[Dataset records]
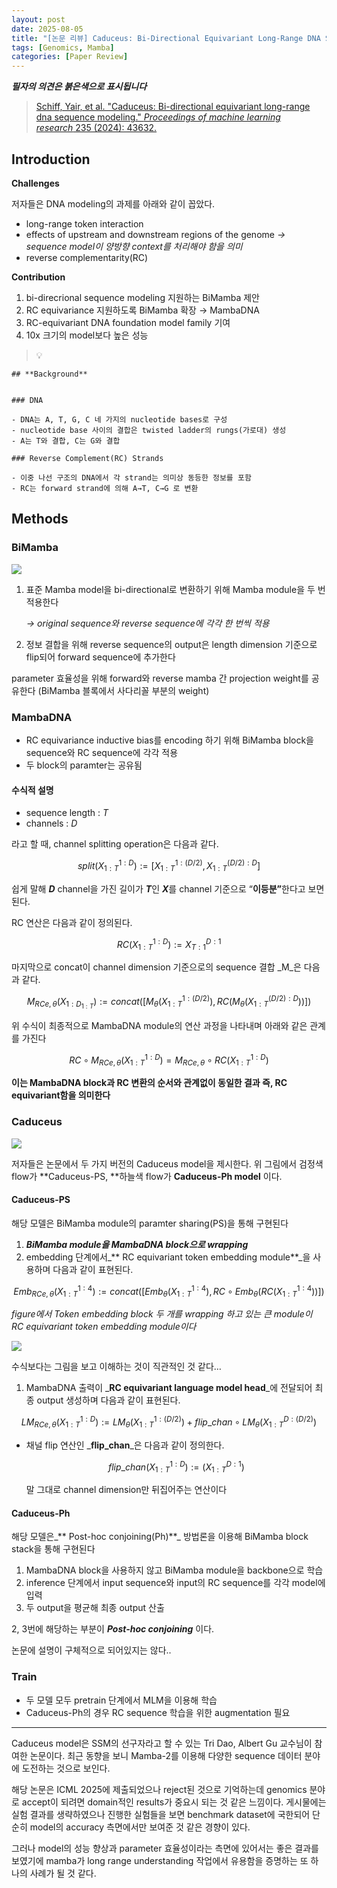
 ```yaml
---
layout: post
date: 2025-08-05
title: "[논문 리뷰] Caduceus: Bi-Directional Equivariant Long-Range DNA Sequence Modeling"
tags: [Genomics, Mamba]
categories: [Paper Review]
---
```


<span class="notion-red">_**필자의 의견은 붉은색으로 표시됩니다**_</span>


> [Schiff, Yair, et al. "Caduceus: Bi-directional equivariant long-range dna sequence modeling." ](https://pmc.ncbi.nlm.nih.gov/articles/PMC12189541/)[_Proceedings of machine learning research_](https://pmc.ncbi.nlm.nih.gov/articles/PMC12189541/)[ 235 (2024): 43632.](https://pmc.ncbi.nlm.nih.gov/articles/PMC12189541/)



## Introduction


**Challenges**


저자들은 DNA modeling의 과제를 아래와 같이 꼽았다.

- long-range token interaction
- effects of upstream and downstream regions of the genome 
_→ sequence model이 양방향 context를 처리해야 함을 의미_
- reverse complementarity(RC)

**Contribution**

1. bi-direcrional sequence modeling 지원하는 BiMamba 제안
1. RC equivariance 지원하도록 BiMamba 확장 → MambaDNA
1. RC-equivariant DNA foundation model family 기여
1. 10x 크기의 model보다 높은 성능

> 💡 


	## **Background**


	### DNA

	- DNA는 A, T, G, C 네 가지의 nucleotide bases로 구성
	- nucleotide base 사이의 결합은 twisted ladder의 rungs(가로대) 생성
	- A는 T와 결합, C는 G와 결합

	### Reverse Complement(RC) Strands

	- 이중 나선 구조의 DNA에서 각 strand는 의미상 동등한 정보를 포함
	- RC는 forward strand에 의해 A→T, C→G 로 변환


## Methods



### BiMamba


![](https://prod-files-secure.s3.us-west-2.amazonaws.com/542b861c-36a8-4051-84e5-8804b6728dba/2c247d59-7815-4980-99f0-8f0d21f445a7/image.png?X-Amz-Algorithm=AWS4-HMAC-SHA256&X-Amz-Content-Sha256=UNSIGNED-PAYLOAD&X-Amz-Credential=ASIAZI2LB466UWHBYHVS%2F20250914%2Fus-west-2%2Fs3%2Faws4_request&X-Amz-Date=20250914T131142Z&X-Amz-Expires=3600&X-Amz-Security-Token=IQoJb3JpZ2luX2VjEOX%2F%2F%2F%2F%2F%2F%2F%2F%2F%2FwEaCXVzLXdlc3QtMiJGMEQCICpNRdwffZD2C5KvIDzQr1CLzj5dbUoQY8C98YOFKMdWAiAwVSh4GLC4xhhilT2eqvOQpI8doTU%2BhsOUN0%2FjefVX3yr%2FAwheEAAaDDYzNzQyMzE4MzgwNSIMR0MpvB3cfBS8N1o%2FKtwDjiamrpPuSIPlzwajfsYnAercjiD1V%2BPbhy7K%2Brh%2FQofwIhHcc1%2BKUXUMGPnKIWgCZssDCvBYtSwd1MRu0%2BC1joq4MtFUDMiNAHhsRb25uG5cRt9ZzKE5BKUMyYWsgG6Cz8Ux3Ru8Mqa9%2BxQJALRxmv7VbAbTGSv%2B3tHfNugdWIxJohEaILX%2FuMr%2FYLpVC7L3Lyv%2FMmBNIlXevEMWkk2dPhtl2l5EyFo9c2CPV285SBL6IwZWowiBM7THQJNH24NPNqybqfsItkM%2Bc2Z6rfG%2Fqtl3FqqqA9ebbXQd1QQsgisXDNYutWL%2Bji1QCLq0ntZfhYeCI17rUMkDZ42yr0lxhvqElpXAtd1S%2F5aId%2BHX5QoCDc4PjZtBVk6Kc7BCDlb5MYEFztcwQoCJTNoyMq8VAtkMaHWNX1YlArKDQayL17jdqeXWUVbqdmYEspPs89%2BMCSIYvpWK0PPh4JoFQua4TZ85Q0FM%2BVbshOP%2FIqnvYmBLpOFXkC0j1Y6qfv4jhEClu24zJ4uz40mvNWS1BWn0b9zfbVG60q1rOg1J6YG4VvGz%2Fucwnq%2FMkCN%2FnsFkUMXkM9URc7VwCd8GsNWeaDCGJOY3pMQw6MFXbKpbzolMHpvyX0Bwu3skygzhWOAwhvOaxgY6pgGBGjHf5oMcuEQODgIosQTb8dUNKyoaNXGYyKErhfRKx8v2VQjakIv%2BAdpqWiadEBGFxnF4ohRu1Gl2IeRj7XePLCXK2iSBZF3d82XRDVVS%2F483FbFCYBWk9uO5FshsZgqNyxWWDmu%2BMnlOYuT3jQCL%2BXaooV%2FxZMNbGUFG0ajGu74emvMBvGy6hCwil45GivuR0JA%2FE315B0%2FiJ8cT4X%2FSwE6liFx1&X-Amz-Signature=0064c8735569ae3925bf13956c67a30241a7b3c0c19240b1675e31ba819d2a78&X-Amz-SignedHeaders=host&x-amz-checksum-mode=ENABLED&x-id=GetObject)

1. 표준 Mamba model을 bi-directional로 변환하기 위해 Mamba module을 두 번 적용한다

	_→ original sequence와 reverse sequence에 각각 한 번씩 적용_

1. 정보 결합을 위해 reverse sequence의 output은 length dimension 기준으로 flip되어 forward sequence에 추가한다

parameter 효율성을 위해 forward와 reverse mamba 간 projection weight를 공유한다 (BiMamba 블록에서 사다리꼴 부분의 weight)



### MambaDNA

- RC equivariance inductive bias를 encoding 하기 위해 BiMamba block을 sequence와 RC sequence에 각각 적용
- 두 block의 paramter는 공유됨


#### 수식적 설명

- sequence length : _T_
- channels : _D_

라고 할 때,  channel splitting operation은 다음과 같다.


$$
split(X^{1:D}_{1:T}):=[X^{1:(D/2)}_{1:T},X^{(D/2):D}_{1:T}]
$$


<span class="notion-red">쉽게 말해 </span><span class="notion-red">_**D**_</span><span class="notion-red"> channel을 가진 길이가 </span><span class="notion-red">_**T**_</span><span class="notion-red">인 </span><span class="notion-red">_**X**_</span><span class="notion-red">를 channel 기준으로 “</span><span class="notion-red">**이등분”**</span><span class="notion-red">한다고 보면 된다.</span>


RC 연산은 다음과 같이 정의된다.


$$
RC(X^{1:D}_{1:T}):=X^{D:1}_{T:1}
$$


마지막으로 concat이 channel dimension 기준으로의 sequence 결합 _M_은 다음과 같다.


$$
M_{RCe,\theta}(X_{1:D_{1:T}}):=concat([M_{\theta}(X^{1:(D/2)}_{1:T}),RC(M_{\theta}(X^{(D/2):D}_{1:T}))])
$$


위 수식이 최종적으로 MambaDNA module의 연산 과정을 나타내며 아래와 같은 관계를 가진다


$$
RC\circ M_{RCe,\theta}(X^{1:D}_{1:T}) = M_{RCe,\theta} \circ RC(X^{1:D}_{1:T})
$$


**이는 MambaDNA block과 RC 변환의 순서와 관계없이 동일한 결과 즉, RC equivariant함을 의미한다**



### Caduceus


![](https://prod-files-secure.s3.us-west-2.amazonaws.com/542b861c-36a8-4051-84e5-8804b6728dba/f94a60d7-8145-473b-aef9-7c68d3ec604a/image.png?X-Amz-Algorithm=AWS4-HMAC-SHA256&X-Amz-Content-Sha256=UNSIGNED-PAYLOAD&X-Amz-Credential=ASIAZI2LB466UWHBYHVS%2F20250914%2Fus-west-2%2Fs3%2Faws4_request&X-Amz-Date=20250914T131142Z&X-Amz-Expires=3600&X-Amz-Security-Token=IQoJb3JpZ2luX2VjEOX%2F%2F%2F%2F%2F%2F%2F%2F%2F%2FwEaCXVzLXdlc3QtMiJGMEQCICpNRdwffZD2C5KvIDzQr1CLzj5dbUoQY8C98YOFKMdWAiAwVSh4GLC4xhhilT2eqvOQpI8doTU%2BhsOUN0%2FjefVX3yr%2FAwheEAAaDDYzNzQyMzE4MzgwNSIMR0MpvB3cfBS8N1o%2FKtwDjiamrpPuSIPlzwajfsYnAercjiD1V%2BPbhy7K%2Brh%2FQofwIhHcc1%2BKUXUMGPnKIWgCZssDCvBYtSwd1MRu0%2BC1joq4MtFUDMiNAHhsRb25uG5cRt9ZzKE5BKUMyYWsgG6Cz8Ux3Ru8Mqa9%2BxQJALRxmv7VbAbTGSv%2B3tHfNugdWIxJohEaILX%2FuMr%2FYLpVC7L3Lyv%2FMmBNIlXevEMWkk2dPhtl2l5EyFo9c2CPV285SBL6IwZWowiBM7THQJNH24NPNqybqfsItkM%2Bc2Z6rfG%2Fqtl3FqqqA9ebbXQd1QQsgisXDNYutWL%2Bji1QCLq0ntZfhYeCI17rUMkDZ42yr0lxhvqElpXAtd1S%2F5aId%2BHX5QoCDc4PjZtBVk6Kc7BCDlb5MYEFztcwQoCJTNoyMq8VAtkMaHWNX1YlArKDQayL17jdqeXWUVbqdmYEspPs89%2BMCSIYvpWK0PPh4JoFQua4TZ85Q0FM%2BVbshOP%2FIqnvYmBLpOFXkC0j1Y6qfv4jhEClu24zJ4uz40mvNWS1BWn0b9zfbVG60q1rOg1J6YG4VvGz%2Fucwnq%2FMkCN%2FnsFkUMXkM9URc7VwCd8GsNWeaDCGJOY3pMQw6MFXbKpbzolMHpvyX0Bwu3skygzhWOAwhvOaxgY6pgGBGjHf5oMcuEQODgIosQTb8dUNKyoaNXGYyKErhfRKx8v2VQjakIv%2BAdpqWiadEBGFxnF4ohRu1Gl2IeRj7XePLCXK2iSBZF3d82XRDVVS%2F483FbFCYBWk9uO5FshsZgqNyxWWDmu%2BMnlOYuT3jQCL%2BXaooV%2FxZMNbGUFG0ajGu74emvMBvGy6hCwil45GivuR0JA%2FE315B0%2FiJ8cT4X%2FSwE6liFx1&X-Amz-Signature=62f5825b3ebef5968f70bbb6d3387d7f92321770967889f13824fda3e4c9677c&X-Amz-SignedHeaders=host&x-amz-checksum-mode=ENABLED&x-id=GetObject)


저자들은 논문에서 두 가지 버전의 Caduceus model을 제시한다. 위 그림에서 검정색 flow가 **Caduceus-PS, **하늘색 flow가 **Caduceus-Ph model** 이다.



#### Caduceus-PS


해당 모델은 BiMamba module의 paramter sharing(PS)을 통해 구현된다

1. _**BiMamba module을 MambaDNA block으로 wrapping**_
1. embedding 단계에서_** RC equivariant token embedding module**_을 사용하며 다음과 같이 표현된다.

$$
Emb_{RCe,\theta}(X^{1:4}_{1:T}):=concat([Emb_{\theta}(X^{1:4}_{1:T}),RC \circ Emb_{\theta}(RC(X^{1:4}_{1:T}))])
$$


_figure에서 Token embedding block 두 개를 wrapping 하고 있는 큰 module이 RC equivariant token embedding module이다_


![](https://prod-files-secure.s3.us-west-2.amazonaws.com/542b861c-36a8-4051-84e5-8804b6728dba/b175e4da-71eb-4e91-8c23-a06dabe673c9/image.png?X-Amz-Algorithm=AWS4-HMAC-SHA256&X-Amz-Content-Sha256=UNSIGNED-PAYLOAD&X-Amz-Credential=ASIAZI2LB466UWHBYHVS%2F20250914%2Fus-west-2%2Fs3%2Faws4_request&X-Amz-Date=20250914T131142Z&X-Amz-Expires=3600&X-Amz-Security-Token=IQoJb3JpZ2luX2VjEOX%2F%2F%2F%2F%2F%2F%2F%2F%2F%2FwEaCXVzLXdlc3QtMiJGMEQCICpNRdwffZD2C5KvIDzQr1CLzj5dbUoQY8C98YOFKMdWAiAwVSh4GLC4xhhilT2eqvOQpI8doTU%2BhsOUN0%2FjefVX3yr%2FAwheEAAaDDYzNzQyMzE4MzgwNSIMR0MpvB3cfBS8N1o%2FKtwDjiamrpPuSIPlzwajfsYnAercjiD1V%2BPbhy7K%2Brh%2FQofwIhHcc1%2BKUXUMGPnKIWgCZssDCvBYtSwd1MRu0%2BC1joq4MtFUDMiNAHhsRb25uG5cRt9ZzKE5BKUMyYWsgG6Cz8Ux3Ru8Mqa9%2BxQJALRxmv7VbAbTGSv%2B3tHfNugdWIxJohEaILX%2FuMr%2FYLpVC7L3Lyv%2FMmBNIlXevEMWkk2dPhtl2l5EyFo9c2CPV285SBL6IwZWowiBM7THQJNH24NPNqybqfsItkM%2Bc2Z6rfG%2Fqtl3FqqqA9ebbXQd1QQsgisXDNYutWL%2Bji1QCLq0ntZfhYeCI17rUMkDZ42yr0lxhvqElpXAtd1S%2F5aId%2BHX5QoCDc4PjZtBVk6Kc7BCDlb5MYEFztcwQoCJTNoyMq8VAtkMaHWNX1YlArKDQayL17jdqeXWUVbqdmYEspPs89%2BMCSIYvpWK0PPh4JoFQua4TZ85Q0FM%2BVbshOP%2FIqnvYmBLpOFXkC0j1Y6qfv4jhEClu24zJ4uz40mvNWS1BWn0b9zfbVG60q1rOg1J6YG4VvGz%2Fucwnq%2FMkCN%2FnsFkUMXkM9URc7VwCd8GsNWeaDCGJOY3pMQw6MFXbKpbzolMHpvyX0Bwu3skygzhWOAwhvOaxgY6pgGBGjHf5oMcuEQODgIosQTb8dUNKyoaNXGYyKErhfRKx8v2VQjakIv%2BAdpqWiadEBGFxnF4ohRu1Gl2IeRj7XePLCXK2iSBZF3d82XRDVVS%2F483FbFCYBWk9uO5FshsZgqNyxWWDmu%2BMnlOYuT3jQCL%2BXaooV%2FxZMNbGUFG0ajGu74emvMBvGy6hCwil45GivuR0JA%2FE315B0%2FiJ8cT4X%2FSwE6liFx1&X-Amz-Signature=495c498064fe08ea017ef9023ec76a184a3f5ca725acc982b2e0967b42901c8f&X-Amz-SignedHeaders=host&x-amz-checksum-mode=ENABLED&x-id=GetObject)


<span class="notion-red">수식보다는 그림을 보고 이해하는 것이 직관적인 것 같다…</span>

1. MambaDNA 출력이 _**RC equivariant language model head**_에 전달되어 최종 output 생성하며 다음과 같이 표현된다.

$$
LM_{RCe,\theta}(X^{1:D}_{1:T}):= LM_{\theta}(X^{1:(D/2)}_{1:T})+flip\_chan\circ LM_{\theta}(X^{D:(D/2)}_{1:T})
$$

- 채널 flip 연산인 _**flip\_chan**_은 다음과 같이 정의한다.

	$$
	flip\_chan(X^{1:D}_{1:T}):=(X^{D:1}_{1:T})
	$$


	말 그대로 channel dimension만 뒤집어주는 연산이다



#### Caduceus-Ph


해당 모델은_** Post-hoc conjoining(Ph)**_ 방법론을 이용해 BiMamba block stack을 통해 구현된다

1. MambaDNA block을 사용하지 않고 BiMamba module을 backbone으로 학습
1. inference 단계에서 input sequence와 input의 RC sequence를 각각 model에 입력
1. 두 output을 평균해 최종 output 산출

2, 3번에 해당하는 부분이 _**Post-hoc conjoining**_ 이다.


<span class="notion-red">논문에 설명이 구체적으로 되어있지는 않다..</span>



### Train

- 두 모델 모두 pretrain 단계에서 MLM을 이용해 학습
- Caduceus-Ph의 경우 RC sequence 학습을 위한 augmentation 필요

---


<span class="notion-red">Caduceus model은 SSM의 선구자라고 할 수 있는 Tri Dao, Albert Gu 교수님이 참여한 논문이다. 최근 동향을 보니 Mamba-2를 이용해 다양한 sequence 데이터 분야에 도전하는 것으로 보인다.</span>


<span class="notion-red">해당 논문은 ICML 2025에 제출되었으나 reject된 것으로 기억하는데 genomics 분야로 accept이 되려면 domain적인 results가 중요시 되는 것 같은 느낌이다. 게시물에는 실험 결과를 생략하였으나 진행한 실험들을 보면 benchmark dataset에 국한되어 단순히 model의 accuracy 측면에서만 보여준 것 같은 경향이 있다.</span>


<span class="notion-red">그러나 model의 성능 향상과 parameter 효율성이라는 측면에 있어서는 좋은 결과를 보였기에 mamba가 long range understanding 작업에서 유용함을 증명하는 또 하나의 사례가 될 것 같다.</span>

= Instructions for the task =
The answer must be an exact copy of the lines above, from the start of the records through the line with "### BiMamba", and of nothing else; no pictures belong in it.

= Response to this exercise =
 ```yaml
---
layout: post
date: 2025-08-05
title: "[논문 리뷰] Caduceus: Bi-Directional Equivariant Long-Range DNA Sequence Modeling"
tags: [Genomics, Mamba]
categories: [Paper Review]
---
```


<span class="notion-red">_**필자의 의견은 붉은색으로 표시됩니다**_</span>


> [Schiff, Yair, et al. "Caduceus: Bi-directional equivariant long-range dna sequence modeling." ](https://pmc.ncbi.nlm.nih.gov/articles/PMC12189541/)[_Proceedings of machine learning research_](https://pmc.ncbi.nlm.nih.gov/articles/PMC12189541/)[ 235 (2024): 43632.](https://pmc.ncbi.nlm.nih.gov/articles/PMC12189541/)



## Introduction


**Challenges**


저자들은 DNA modeling의 과제를 아래와 같이 꼽았다.

- long-range token interaction
- effects of upstream and downstream regions of the genome 
_→ sequence model이 양방향 context를 처리해야 함을 의미_
- reverse complementarity(RC)

**Contribution**

1. bi-direcrional sequence modeling 지원하는 BiMamba 제안
1. RC equivariance 지원하도록 BiMamba 확장 → MambaDNA
1. RC-equivariant DNA foundation model family 기여
1. 10x 크기의 model보다 높은 성능

> 💡 


	## **Background**


	### DNA

	- DNA는 A, T, G, C 네 가지의 nucleotide bases로 구성
	- nucleotide base 사이의 결합은 twisted ladder의 rungs(가로대) 생성
	- A는 T와 결합, C는 G와 결합

	### Reverse Complement(RC) Strands

	- 이중 나선 구조의 DNA에서 각 strand는 의미상 동등한 정보를 포함
	- RC는 forward strand에 의해 A→T, C→G 로 변환


## Methods



### BiMamba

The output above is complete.